The protests represent a major challenge to Iraq’s shaky year-old government.
More than a thousand angry demonstrators shut down the Jumhouriya Bridge on their way to the capital on Wednesday before security forces met them with a barrage of tear gas and gunfire. Health officials and Iraqi media reported another demonstrator killed in a southern province amid accusations that the police have been using excessive force.
The government blamed “groups of inciters” for the violence and said the security forces were working to ensure the safety of peaceful protesters.

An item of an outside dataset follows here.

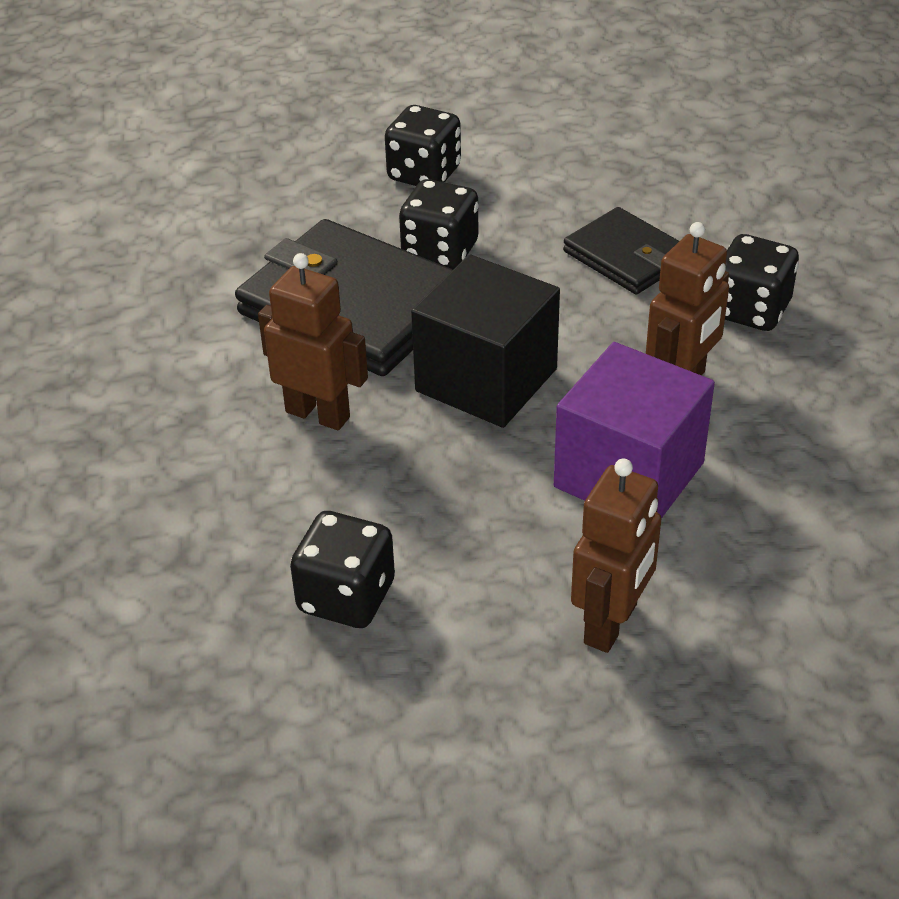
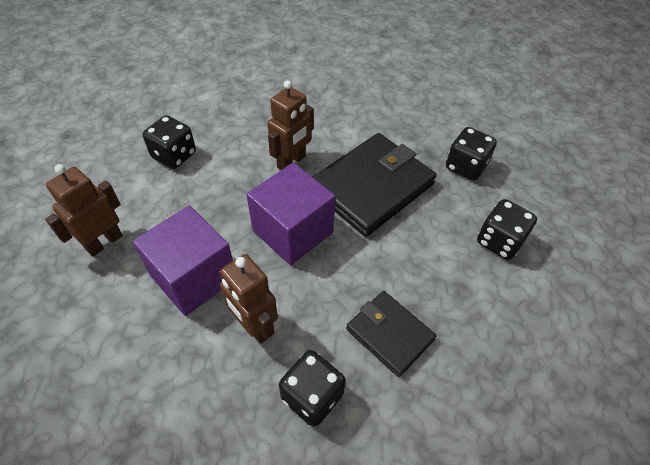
camera: 100 degrees right, 10 degrees up
(440, 251) = (414, 233): black dice -> black dice (465, 166)
(486, 380) = (293, 231): black cube -> purple cube
(611, 624) = (104, 242): brown robot -> brown robot turned 90 degrees clockwise
(626, 256) = (390, 334): black wallet -> black wallet turned 75 degrees clockwise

President Barham Salih condemned the violence and called for “restraint and respect for the law,” urging both sides to avoid violence.

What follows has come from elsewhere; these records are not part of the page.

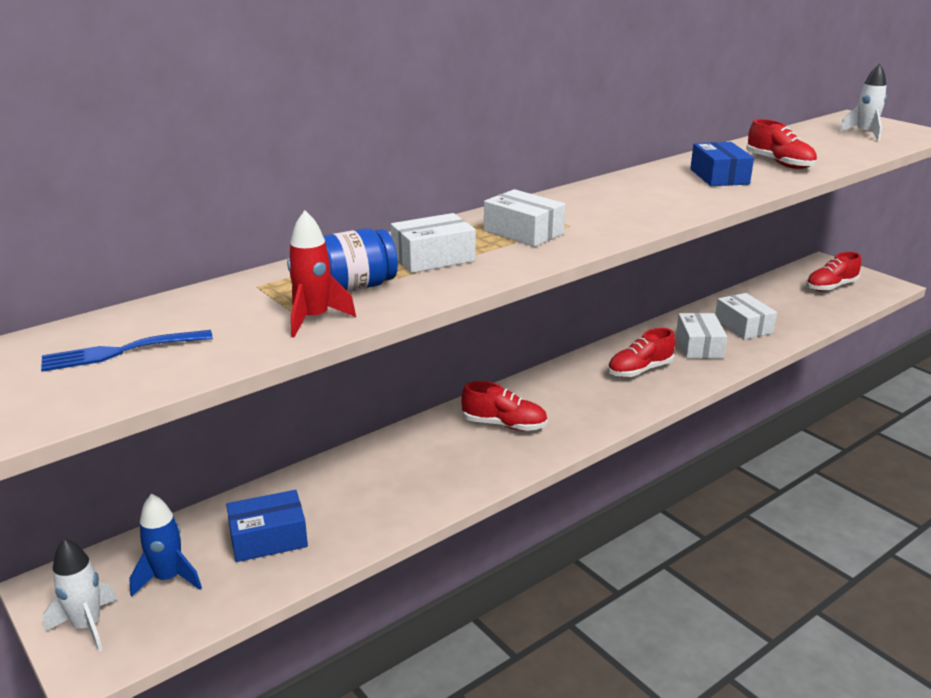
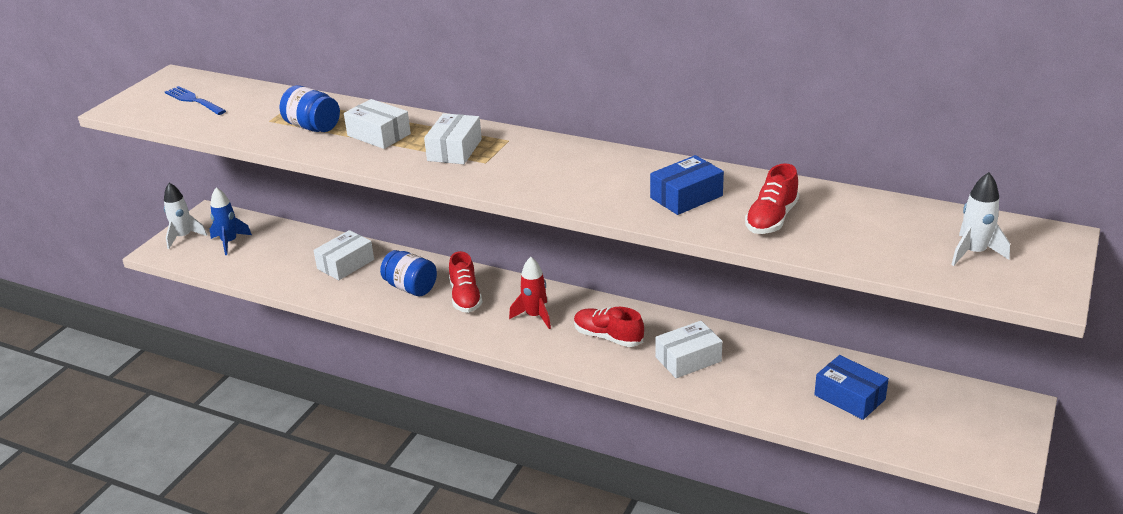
camera: 65 degrees right, 5 degrees up
(268, 538) = (279, 257): blue box -> blue box (849, 397)
(314, 319) = (260, 131): red rocket -> red rocket (535, 316)
(451, 453) = (411, 287): none -> blue jar
(743, 326) = (762, 377): white box -> white box (345, 264)
(831, 287) = (941, 422): red shoe -> none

“Peaceful protest is a constitutional right granted to citizens,” he said late Tuesday.
The United Nations also urged both sides to show restraint. Its top official in Iraq, Jeanine Hennis-Plasschaert, expressed “grave concern” on Wednesday, saying she “deeply regrets the casualties.” She urged authorities to “exercise restraint in their handling of the protests.”
Holding Iraqi flags, demonstrators packed the capital’s iconic Tahrir Square, shouting “Those thieves robbed us!” and bearing signs saying “You don’t own this country.”
Angry at politicians, unemployment, corruption and poor public services, many in the crowd told The Media Line they’d “had enough.”
Protester Haider Ali said that politicians do only what best serves their own narrow interests.
“They don’t care about us; all they want is to make money for themselves,” he said.
Ali added that he was “fed up” with promises and no action.
Protester Ibrahim Ammari, a 29-year-old unemployed college graduate, also blamed politicians.
“The parliament is made up of gangs and they just want to get rich with their cronies,” he said.
Many areas of Iraq suffer from frequent power cuts and water shortages.
The protests are the biggest and most threatening to the rule of Prime Minister Adil Abdul-Mahdi since he took office in October 2018, soon after demonstrations swamped the southern city of Basra and threatened to spark similar violent protests elsewhere.
Iraq is the 12th-most corrupt country in the world, according to the anti-graft group Transparency International. Youth unemployment runs at around 25 percent, the World Bank says.
Abdul-Mahdi has also taken flak over the shock removal this week of Lt.-Gen. Abdel-Wahab al-Saadi as deputy commander of the country’s counter-terrorism service.
Saadi has been feted as a national hero for recapturing Iraqi territory from Islamic State, and protesters have been seen carrying his portrait.